### EXTRAIT DU DOCUMENT
Quelques musées existent : legs de la colonisation, ils ne sont pour la plupart guère attirants avec une présentation muséographique souvent vieillotte qui remonte à plusieurs décennies et sont peu fréquentés. Un effort a été fait récemment pour restaurer quelques anciens palais ottomans comme le musée du Bardo. Un musée d’art moderne, le MAMA, a été créé dans un ancien grand magasin de style mauresque mais il s’agit plus d’une galerie d’expositions temporaires que d’un véritable musée. Le tourisme n’est pas à l’évidence une priorité gouvernementale. En fait Alger est une ville sans distraction : l’espace de loisir est la voiture où les jeunes fument, boivent et éventuellement reçoivent leur ami(e). Mis à part le centre d’Alger, on est frappé par le délabrement des immeubles et la saleté des rues où s’entassent les ordures.
######
### ENTRÉES DE DONNÉES
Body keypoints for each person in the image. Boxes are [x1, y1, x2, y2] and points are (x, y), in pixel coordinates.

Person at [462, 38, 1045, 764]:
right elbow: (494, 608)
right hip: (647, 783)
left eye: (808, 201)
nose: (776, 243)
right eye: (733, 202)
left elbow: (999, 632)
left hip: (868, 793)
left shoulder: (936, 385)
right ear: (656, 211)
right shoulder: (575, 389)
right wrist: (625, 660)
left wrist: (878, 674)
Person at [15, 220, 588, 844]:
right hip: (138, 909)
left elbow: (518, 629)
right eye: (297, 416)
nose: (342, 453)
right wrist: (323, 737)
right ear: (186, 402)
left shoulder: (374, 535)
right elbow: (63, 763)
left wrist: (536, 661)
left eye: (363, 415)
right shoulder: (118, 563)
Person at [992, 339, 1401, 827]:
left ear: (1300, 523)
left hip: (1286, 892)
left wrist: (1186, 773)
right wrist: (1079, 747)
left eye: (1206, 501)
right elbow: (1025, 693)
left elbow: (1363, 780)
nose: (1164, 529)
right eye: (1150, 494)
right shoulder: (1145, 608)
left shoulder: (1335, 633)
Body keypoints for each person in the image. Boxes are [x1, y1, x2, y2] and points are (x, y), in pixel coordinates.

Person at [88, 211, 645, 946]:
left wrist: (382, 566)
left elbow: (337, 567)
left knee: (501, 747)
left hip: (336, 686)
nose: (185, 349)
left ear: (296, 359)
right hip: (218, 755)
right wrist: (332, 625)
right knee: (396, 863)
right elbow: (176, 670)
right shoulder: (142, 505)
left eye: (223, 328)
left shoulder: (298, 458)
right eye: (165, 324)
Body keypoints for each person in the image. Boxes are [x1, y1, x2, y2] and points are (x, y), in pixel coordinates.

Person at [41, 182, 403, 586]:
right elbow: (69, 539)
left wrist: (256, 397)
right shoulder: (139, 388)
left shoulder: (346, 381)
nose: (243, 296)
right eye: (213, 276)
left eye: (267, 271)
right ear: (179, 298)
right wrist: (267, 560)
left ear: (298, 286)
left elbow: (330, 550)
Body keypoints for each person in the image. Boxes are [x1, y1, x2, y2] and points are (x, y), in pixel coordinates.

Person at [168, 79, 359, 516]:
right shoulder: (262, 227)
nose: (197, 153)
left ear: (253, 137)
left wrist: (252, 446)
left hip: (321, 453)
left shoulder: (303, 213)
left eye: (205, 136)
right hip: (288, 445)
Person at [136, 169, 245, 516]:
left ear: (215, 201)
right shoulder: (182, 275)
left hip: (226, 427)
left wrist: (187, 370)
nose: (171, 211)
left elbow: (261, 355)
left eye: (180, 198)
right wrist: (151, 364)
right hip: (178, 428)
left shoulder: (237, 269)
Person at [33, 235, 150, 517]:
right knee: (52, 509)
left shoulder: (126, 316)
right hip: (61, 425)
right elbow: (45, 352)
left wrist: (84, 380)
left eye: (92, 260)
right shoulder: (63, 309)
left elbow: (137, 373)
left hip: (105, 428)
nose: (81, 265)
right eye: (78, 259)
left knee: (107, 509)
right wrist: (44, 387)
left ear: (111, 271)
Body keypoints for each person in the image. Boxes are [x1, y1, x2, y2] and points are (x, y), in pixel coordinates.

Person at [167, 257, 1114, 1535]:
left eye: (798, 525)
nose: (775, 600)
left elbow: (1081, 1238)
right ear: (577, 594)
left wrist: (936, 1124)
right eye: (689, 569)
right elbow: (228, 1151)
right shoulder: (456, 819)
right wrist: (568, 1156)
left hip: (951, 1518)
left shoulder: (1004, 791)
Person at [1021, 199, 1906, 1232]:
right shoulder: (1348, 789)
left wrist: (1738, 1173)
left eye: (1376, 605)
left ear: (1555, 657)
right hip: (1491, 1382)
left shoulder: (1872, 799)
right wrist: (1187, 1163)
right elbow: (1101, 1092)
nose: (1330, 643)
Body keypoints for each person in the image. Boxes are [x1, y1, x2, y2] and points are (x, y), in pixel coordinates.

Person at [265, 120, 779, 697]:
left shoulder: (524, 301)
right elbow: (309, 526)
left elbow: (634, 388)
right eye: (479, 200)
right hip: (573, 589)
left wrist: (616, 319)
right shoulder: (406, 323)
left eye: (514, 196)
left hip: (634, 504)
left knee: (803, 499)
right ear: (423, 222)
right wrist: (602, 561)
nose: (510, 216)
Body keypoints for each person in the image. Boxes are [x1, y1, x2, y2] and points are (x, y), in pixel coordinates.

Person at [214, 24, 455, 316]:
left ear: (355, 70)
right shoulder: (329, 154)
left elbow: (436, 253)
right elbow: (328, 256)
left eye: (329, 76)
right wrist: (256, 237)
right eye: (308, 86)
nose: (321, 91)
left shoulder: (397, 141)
######
D'après l'extrait sur Alger, dans quel bâtiment le musée d'art moderne MAMA a-t-il été créé ?

#### [RÉSULTAT]
Dans un ancien grand magasin de style mauresque.